I'm at a loss about what to do. My son is having a really hard time behaviorally and it's breaking my heart. He's on yellow or red almost every day in school (one day he was even given both yellow AND red!), and he lost his belt in TaeKwonDo for behavior reasons. He lost it last week and has yet to earn it back.

On Thursday I was completely exasperated and yelled, "Ian, I don't understand the problem. What is going on with you?!" and he started to cry. He said that he wants to go back to his old class; that this class is too hard for him. I suspect that's true because, although the rules haven't changed from his classroom last year, the teacher is much more strict and this one isn't an ESE class, so I doubt there's as much tolerance in this class now.

Anyway.

When he got both yellow and red on Thursday I flipped out a little bit. I took away his computer and his TV through Sunday, and I also took away our trip to SeaWorld this Sunday (he had been warned that all of this would happen so it wasn't like I sprang it on him). He took it okay. He was good yesterday so I let him "earn" his computer back yesterday (off at 8pm though) because he got green and was good at TKD, and then I told him to brush his teeth before bed.

Well. You would have thought that I told him he had to live outside or something. He COMPLETELY fell apart! I mean the sobbing, heart-breaking crying that just tears your heart out. After about 10 minutes he finally stopped and started trying to negotiate with me about times he *would* brush his teeth if I didn't make him brush them that night.

So. I am beginning to think that he feels totally out of control and feels like he has no choice in what happens during the day. I mean, I drop him off early so he can have breakfast (I can't believe he goes to eat by himself, BTW), but then he has rules all day, then he gets picked up by the TKD people where he is until 6pm. It's REALLY structured there from 4-6pm because that's when they have the session.

What can I do? I try to give him options about dinner, homework, things we do on the weekend, but I don't think that's really what he's looking for. We've discussed going on an "Ian Day" if he gets all green for the month, but maybe I need to shorten the expectation for a week? I'm afraid that he'll just give up trying if he keeps getting yellow and red! I'm also afraid that he's going to get a reputation for being "that kid". I think it's already happening because she took the time to write "much better day" on his chart this Friday. sigh

This is the first time I've been at a COMPLETE loss. I told the school he still needed services and I tried to get him diagnosed so he could get a 504 plan but I was shot down. He aged-out of the IEP he had, so I'm going to have to push push push to get the ball rolling again (if that's what we need done).

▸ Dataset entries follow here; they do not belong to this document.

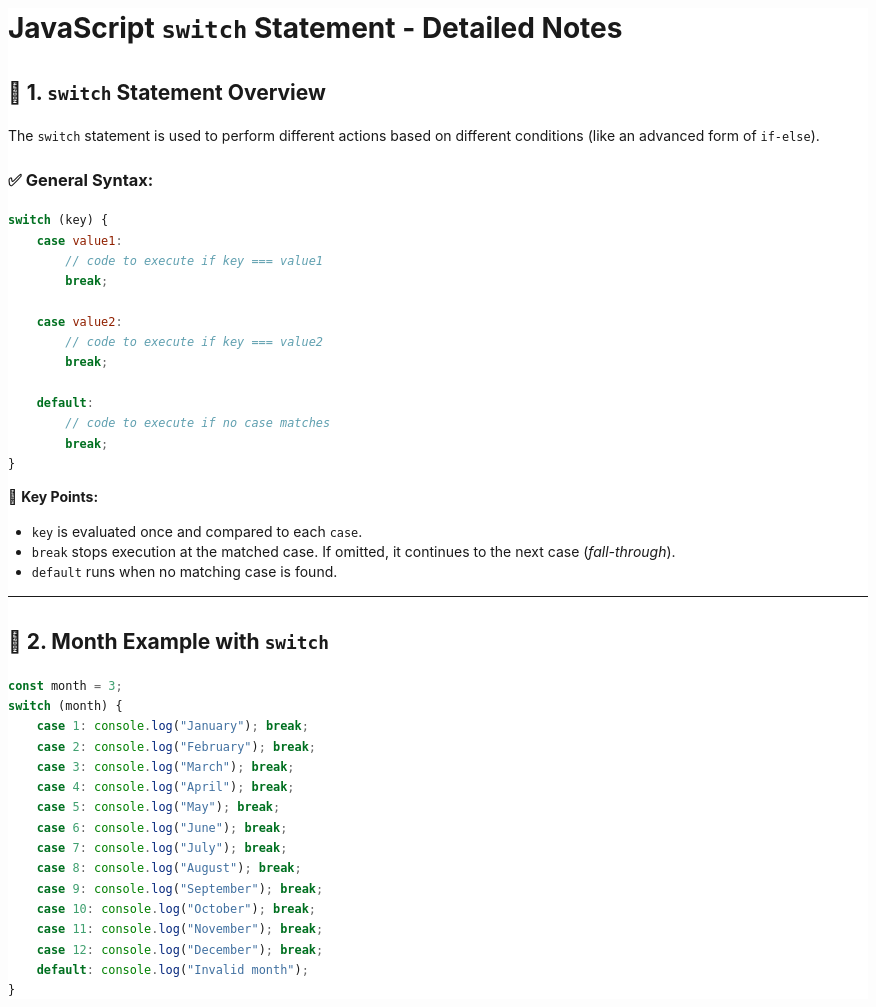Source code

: 

# JavaScript `switch` Statement - Detailed Notes

## 🔹 1. `switch` Statement Overview

The `switch` statement is used to perform different actions based on different conditions (like an advanced form of `if-else`).

### ✅ General Syntax:
```js
switch (key) {
    case value1:
        // code to execute if key === value1
        break;

    case value2:
        // code to execute if key === value2
        break;

    default:
        // code to execute if no case matches
        break;
}
```

🔑 **Key Points:**
- `key` is evaluated once and compared to each `case`.
- `break` stops execution at the matched case. If omitted, it continues to the next case (*fall-through*).
- `default` runs when no matching case is found.

---

## 🔹 2. Month Example with `switch`
```js
const month = 3;
switch (month) {
    case 1: console.log("January"); break;
    case 2: console.log("February"); break;
    case 3: console.log("March"); break;
    case 4: console.log("April"); break;
    case 5: console.log("May"); break;
    case 6: console.log("June"); break;
    case 7: console.log("July"); break;
    case 8: console.log("August"); break;
    case 9: console.log("September"); break;
    case 10: console.log("October"); break;
    case 11: console.log("November"); break;
    case 12: console.log("December"); break;
    default: console.log("Invalid month");
}
```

I wish he didn't have to go to TKD every day, but I have to have a place that picks him up from school. I'm going back to work soon, and with the new structures that are in place and that are going to be put in place, I'm not going to be able to pick him up. This may change if I start working at the facility that I went to a few days ago, but I'm not sure if there's going to be a position there or not (still waiting on details), so for now this is the reality I have to work with.